Federmoda Confcommercio sottolinea che la data unica nazionale dei saldi è stata raggiunta negli anni attraverso un lungo lavoro delle associazioni di categoria e rappresenta un punto di equilibrio. Il dibattito può proseguire nelle sedi istituzionali, ma il futuro del commercio moda, secondo l’associazione, passa da leve più ampie: sostegno ai consumi, investimenti, competitività dei negozi di prossimità, formazione, specializzazione, identità commerciale, innovazione, comunicazione e maggiore equilibrio nella filiera.
I saldi restano comunque un’occasione concreta per acquistare prodotti stagionali a prezzi più accessibili e per sostenere le attività locali. Comprare nei negozi di prossimità, ricorda l’associazione, significa trovare qualità, professionalità e servizio, ma anche mantenere vivo un tessuto imprenditoriale che presidia le strade, contribuisce alla vitalità dei quartieri e dà lavoro.

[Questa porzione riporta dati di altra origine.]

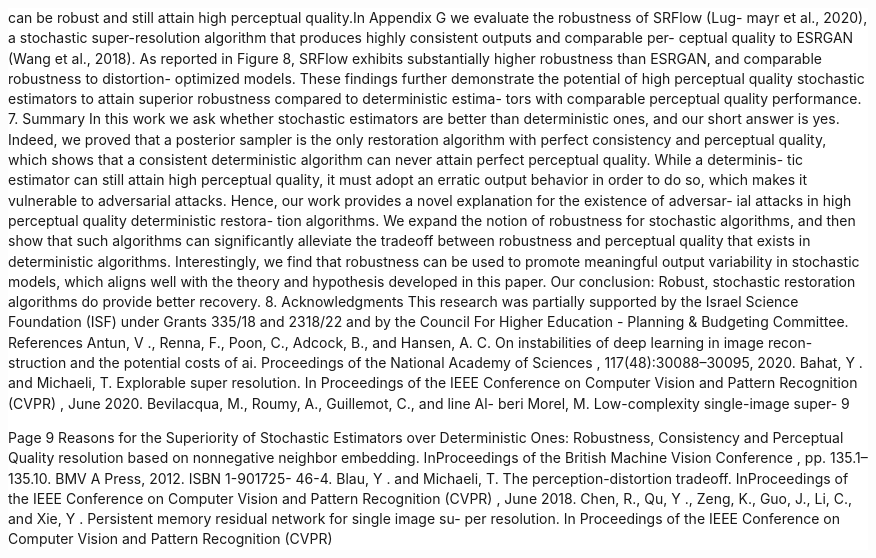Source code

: can be robust and still attain high perceptual quality.In Appendix G we evaluate the robustness of SRFlow (Lug-
mayr et al., 2020), a stochastic super-resolution algorithm
that produces highly consistent outputs and comparable per-
ceptual quality to ESRGAN (Wang et al., 2018). As reported
in Figure 8, SRFlow exhibits substantially higher robustness
than ESRGAN, and comparable robustness to distortion-
optimized models. These findings further demonstrate the
potential of high perceptual quality stochastic estimators to
attain superior robustness compared to deterministic estima-
tors with comparable perceptual quality performance.
7. Summary
In this work we ask whether stochastic estimators are better
than deterministic ones, and our short answer is yes. Indeed,
we proved that a posterior sampler is the only restoration
algorithm with perfect consistency and perceptual quality,
which shows that a consistent deterministic algorithm can
never attain perfect perceptual quality. While a determinis-
tic estimator can still attain high perceptual quality, it must
adopt an erratic output behavior in order to do so, which
makes it vulnerable to adversarial attacks. Hence, our work
provides a novel explanation for the existence of adversar-
ial attacks in high perceptual quality deterministic restora-
tion algorithms. We expand the notion of robustness for
stochastic algorithms, and then show that such algorithms
can significantly alleviate the tradeoff between robustness
and perceptual quality that exists in deterministic algorithms.
Interestingly, we find that robustness can be used to promote
meaningful output variability in stochastic models, which
aligns well with the theory and hypothesis developed in
this paper. Our conclusion: Robust, stochastic restoration
algorithms do provide better recovery.
8. Acknowledgments
This research was partially supported by the Israel Science
Foundation (ISF) under Grants 335/18 and 2318/22 and by
the Council For Higher Education - Planning & Budgeting
Committee.
References
Antun, V ., Renna, F., Poon, C., Adcock, B., and Hansen,
A. C. On instabilities of deep learning in image recon-
struction and the potential costs of ai. Proceedings of the
National Academy of Sciences , 117(48):30088–30095,
2020.
Bahat, Y . and Michaeli, T. Explorable super resolution. In
Proceedings of the IEEE Conference on Computer Vision
and Pattern Recognition (CVPR) , June 2020.
Bevilacqua, M., Roumy, A., Guillemot, C., and line Al-
beri Morel, M. Low-complexity single-image super-
9

Page 9
Reasons for the Superiority of Stochastic Estimators over Deterministic Ones: Robustness, Consistency and Perceptual Quality
resolution based on nonnegative neighbor embedding.
InProceedings of the British Machine Vision Conference ,
pp. 135.1–135.10. BMV A Press, 2012. ISBN 1-901725-
46-4.
Blau, Y . and Michaeli, T. The perception-distortion tradeoff.
InProceedings of the IEEE Conference on Computer
Vision and Pattern Recognition (CVPR) , June 2018.
Chen, R., Qu, Y ., Zeng, K., Guo, J., Li, C., and Xie, Y .
Persistent memory residual network for single image su-
per resolution. In Proceedings of the IEEE Conference
on Computer Vision and Pattern Recognition (CVPR)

Federmoda Confcommercio Genova richiama anche alcune regole utili per chi acquista. Il cambio del capo non è automatico e resta generalmente alla discrezionalità del negoziante, salvo il caso di prodotto danneggiato o non conforme, per il quale valgono le tutele previste dal Codice del consumo. Anche la prova dei capi non è obbligatoria, mentre i pagamenti con carta devono essere accettati. I prodotti in saldo devono avere carattere stagionale o di moda e il prezzo deve essere indicato in modo chiaro, con il prezzo normale di vendita, lo sconto applicato e il prezzo finale, tenendo conto anche della normativa che impone di comunicare il prezzo più basso applicato nei 30 giorni precedenti l’avvio dei saldi.

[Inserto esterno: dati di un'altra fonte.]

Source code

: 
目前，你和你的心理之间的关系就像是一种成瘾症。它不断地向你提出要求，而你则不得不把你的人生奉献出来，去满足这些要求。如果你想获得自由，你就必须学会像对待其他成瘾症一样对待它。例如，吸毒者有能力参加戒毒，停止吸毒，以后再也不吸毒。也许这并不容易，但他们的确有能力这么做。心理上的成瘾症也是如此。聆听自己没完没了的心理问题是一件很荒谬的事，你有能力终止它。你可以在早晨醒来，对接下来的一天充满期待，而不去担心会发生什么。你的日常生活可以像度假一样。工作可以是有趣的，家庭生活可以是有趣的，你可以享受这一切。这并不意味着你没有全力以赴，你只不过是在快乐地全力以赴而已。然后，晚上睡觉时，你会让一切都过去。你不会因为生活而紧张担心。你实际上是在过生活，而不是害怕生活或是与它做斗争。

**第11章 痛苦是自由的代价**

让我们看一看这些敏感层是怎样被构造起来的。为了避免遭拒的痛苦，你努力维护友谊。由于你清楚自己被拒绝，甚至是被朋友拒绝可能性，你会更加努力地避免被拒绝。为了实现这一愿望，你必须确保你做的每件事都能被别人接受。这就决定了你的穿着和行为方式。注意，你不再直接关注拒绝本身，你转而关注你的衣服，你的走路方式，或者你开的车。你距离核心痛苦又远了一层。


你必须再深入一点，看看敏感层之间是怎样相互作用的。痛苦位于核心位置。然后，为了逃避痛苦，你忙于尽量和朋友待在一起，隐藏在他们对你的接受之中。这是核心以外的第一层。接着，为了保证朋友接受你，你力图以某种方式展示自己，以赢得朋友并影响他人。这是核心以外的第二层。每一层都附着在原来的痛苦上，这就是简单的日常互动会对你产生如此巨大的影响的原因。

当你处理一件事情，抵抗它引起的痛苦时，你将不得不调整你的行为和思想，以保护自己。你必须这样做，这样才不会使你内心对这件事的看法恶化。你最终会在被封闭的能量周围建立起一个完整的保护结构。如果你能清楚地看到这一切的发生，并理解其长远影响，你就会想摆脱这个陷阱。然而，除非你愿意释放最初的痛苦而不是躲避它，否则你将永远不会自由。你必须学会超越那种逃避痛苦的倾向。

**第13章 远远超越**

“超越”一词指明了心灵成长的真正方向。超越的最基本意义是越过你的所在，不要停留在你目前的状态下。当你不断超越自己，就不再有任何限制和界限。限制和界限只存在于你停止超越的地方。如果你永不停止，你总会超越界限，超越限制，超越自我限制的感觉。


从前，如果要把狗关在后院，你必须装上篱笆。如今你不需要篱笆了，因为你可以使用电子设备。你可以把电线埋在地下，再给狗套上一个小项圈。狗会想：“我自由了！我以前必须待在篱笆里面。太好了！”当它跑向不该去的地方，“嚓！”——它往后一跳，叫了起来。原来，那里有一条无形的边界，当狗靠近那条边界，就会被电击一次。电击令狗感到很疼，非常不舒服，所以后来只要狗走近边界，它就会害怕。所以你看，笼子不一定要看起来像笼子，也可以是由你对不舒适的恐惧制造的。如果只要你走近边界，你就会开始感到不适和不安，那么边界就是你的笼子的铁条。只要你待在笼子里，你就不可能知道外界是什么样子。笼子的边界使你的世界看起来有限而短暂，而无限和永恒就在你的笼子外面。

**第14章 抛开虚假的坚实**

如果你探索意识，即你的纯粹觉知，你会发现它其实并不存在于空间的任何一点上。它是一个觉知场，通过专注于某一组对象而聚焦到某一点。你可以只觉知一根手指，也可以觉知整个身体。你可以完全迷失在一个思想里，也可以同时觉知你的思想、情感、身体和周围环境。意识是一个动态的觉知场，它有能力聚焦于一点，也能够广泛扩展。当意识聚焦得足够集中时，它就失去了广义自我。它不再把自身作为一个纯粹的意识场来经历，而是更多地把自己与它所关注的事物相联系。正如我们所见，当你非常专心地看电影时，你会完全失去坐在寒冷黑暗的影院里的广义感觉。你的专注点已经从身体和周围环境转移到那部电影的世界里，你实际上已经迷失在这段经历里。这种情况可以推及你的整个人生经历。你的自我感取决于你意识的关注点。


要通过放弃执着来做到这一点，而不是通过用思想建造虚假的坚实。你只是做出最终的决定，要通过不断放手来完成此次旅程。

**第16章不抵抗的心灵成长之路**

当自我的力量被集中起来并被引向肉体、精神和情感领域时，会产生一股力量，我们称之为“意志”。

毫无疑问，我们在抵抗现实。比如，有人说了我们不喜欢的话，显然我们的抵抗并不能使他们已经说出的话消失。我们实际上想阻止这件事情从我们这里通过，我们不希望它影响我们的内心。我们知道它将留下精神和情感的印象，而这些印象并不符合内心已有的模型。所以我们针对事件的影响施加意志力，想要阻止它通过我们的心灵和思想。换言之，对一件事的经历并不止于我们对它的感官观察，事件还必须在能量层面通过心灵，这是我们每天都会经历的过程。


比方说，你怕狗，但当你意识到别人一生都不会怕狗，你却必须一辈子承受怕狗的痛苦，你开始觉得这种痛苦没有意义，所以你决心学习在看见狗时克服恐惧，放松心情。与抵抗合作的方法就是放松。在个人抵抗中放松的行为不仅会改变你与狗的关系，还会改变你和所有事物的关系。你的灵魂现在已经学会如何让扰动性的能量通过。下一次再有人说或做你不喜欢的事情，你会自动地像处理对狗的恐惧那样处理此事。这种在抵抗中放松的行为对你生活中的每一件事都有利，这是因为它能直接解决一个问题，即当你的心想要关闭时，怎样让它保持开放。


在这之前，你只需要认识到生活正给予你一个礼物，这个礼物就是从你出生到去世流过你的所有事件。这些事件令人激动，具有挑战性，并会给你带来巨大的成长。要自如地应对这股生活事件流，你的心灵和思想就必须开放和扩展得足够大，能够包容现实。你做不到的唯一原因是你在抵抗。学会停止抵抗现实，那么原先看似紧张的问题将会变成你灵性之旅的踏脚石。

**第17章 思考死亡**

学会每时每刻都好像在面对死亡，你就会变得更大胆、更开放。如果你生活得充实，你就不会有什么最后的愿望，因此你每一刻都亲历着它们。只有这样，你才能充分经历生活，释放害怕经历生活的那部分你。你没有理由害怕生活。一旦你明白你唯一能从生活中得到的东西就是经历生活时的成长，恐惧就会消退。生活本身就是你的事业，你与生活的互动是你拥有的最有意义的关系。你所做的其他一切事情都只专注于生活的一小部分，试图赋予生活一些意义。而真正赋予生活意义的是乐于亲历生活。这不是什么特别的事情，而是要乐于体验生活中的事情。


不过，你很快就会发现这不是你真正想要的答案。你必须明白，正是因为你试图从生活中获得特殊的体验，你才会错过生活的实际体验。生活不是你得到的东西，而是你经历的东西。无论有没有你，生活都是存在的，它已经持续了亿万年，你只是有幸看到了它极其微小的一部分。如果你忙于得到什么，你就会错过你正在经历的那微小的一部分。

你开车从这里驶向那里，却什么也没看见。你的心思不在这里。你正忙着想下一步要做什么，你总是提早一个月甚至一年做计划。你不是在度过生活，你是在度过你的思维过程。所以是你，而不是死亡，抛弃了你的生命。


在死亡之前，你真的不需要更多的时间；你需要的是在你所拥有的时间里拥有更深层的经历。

La posizione dell’associazione è sintetizzata dalla presidente di Federmoda Confcommercio Genova e Liguria Manuela Carena, secondo cui «i saldi restano un appuntamento importante sia per i consumatori sia per le imprese», ma la competitività dei negozi si costruisce durante tutto l’anno e non soltanto nei periodi di promozione.